* SUPPLIED INFORMATION *
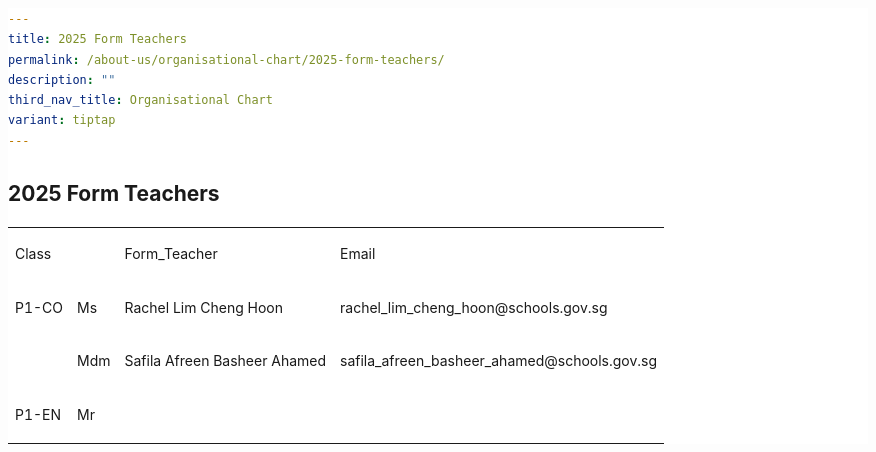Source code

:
 ```yaml
---
title: 2025 Form Teachers
permalink: /about-us/organisational-chart/2025-form-teachers/
description: ""
third_nav_title: Organisational Chart
variant: tiptap
---
```

<h2>2025 Form Teachers</h2>
<table style="minWidth: 100px">
<colgroup>
<col>
<col>
<col>
<col>
</colgroup>
<tbody>
<tr>
<td rowspan="1" colspan="1">
<p>Class</p>
</td>
<td rowspan="1" colspan="1">
<p></p>
</td>
<td rowspan="1" colspan="1">
<p>Form_Teacher</p>
</td>
<td rowspan="1" colspan="1">
<p>Email</p>
</td>
</tr>
<tr>
<td rowspan="2" colspan="1">
<p>P1-CO</p>
</td>
<td rowspan="1" colspan="1">
<p>Ms</p>
</td>
<td rowspan="1" colspan="1">
<p>Rachel Lim Cheng Hoon</p>
</td>
<td rowspan="1" colspan="1">
<p>rachel_lim_cheng_hoon@schools.gov.sg</p>
</td>
</tr>
<tr>
<td rowspan="1" colspan="1">
<p>Mdm</p>
</td>
<td rowspan="1" colspan="1">
<p>Safila Afreen Basheer Ahamed</p>
</td>
<td rowspan="1" colspan="1">
<p>safila_afreen_basheer_ahamed@schools.gov.sg</p>
</td>
</tr>
<tr>
<td rowspan="2" colspan="1">
<p>P1-EN</p>
</td>
<td rowspan="1" colspan="1">
<p>Mr</p>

* ABOUT THIS EXERCISE *
Your copy should match the entries exactly, minus the pictures.

* EXPECTED ANSWER *
Source code

:
 ```yaml
---
title: 2025 Form Teachers
permalink: /about-us/organisational-chart/2025-form-teachers/
description: ""
third_nav_title: Organisational Chart
variant: tiptap
---
```

<h2>2025 Form Teachers</h2>
<table style="minWidth: 100px">
<colgroup>
<col>
<col>
<col>
<col>
</colgroup>
<tbody>
<tr>
<td rowspan="1" colspan="1">
<p>Class</p>
</td>
<td rowspan="1" colspan="1">
<p></p>
</td>
<td rowspan="1" colspan="1">
<p>Form_Teacher</p>
</td>
<td rowspan="1" colspan="1">
<p>Email</p>
</td>
</tr>
<tr>
<td rowspan="2" colspan="1">
<p>P1-CO</p>
</td>
<td rowspan="1" colspan="1">
<p>Ms</p>
</td>
<td rowspan="1" colspan="1">
<p>Rachel Lim Cheng Hoon</p>
</td>
<td rowspan="1" colspan="1">
<p>rachel_lim_cheng_hoon@schools.gov.sg</p>
</td>
</tr>
<tr>
<td rowspan="1" colspan="1">
<p>Mdm</p>
</td>
<td rowspan="1" colspan="1">
<p>Safila Afreen Basheer Ahamed</p>
</td>
<td rowspan="1" colspan="1">
<p>safila_afreen_basheer_ahamed@schools.gov.sg</p>
</td>
</tr>
<tr>
<td rowspan="2" colspan="1">
<p>P1-EN</p>
</td>
<td rowspan="1" colspan="1">
<p>Mr</p>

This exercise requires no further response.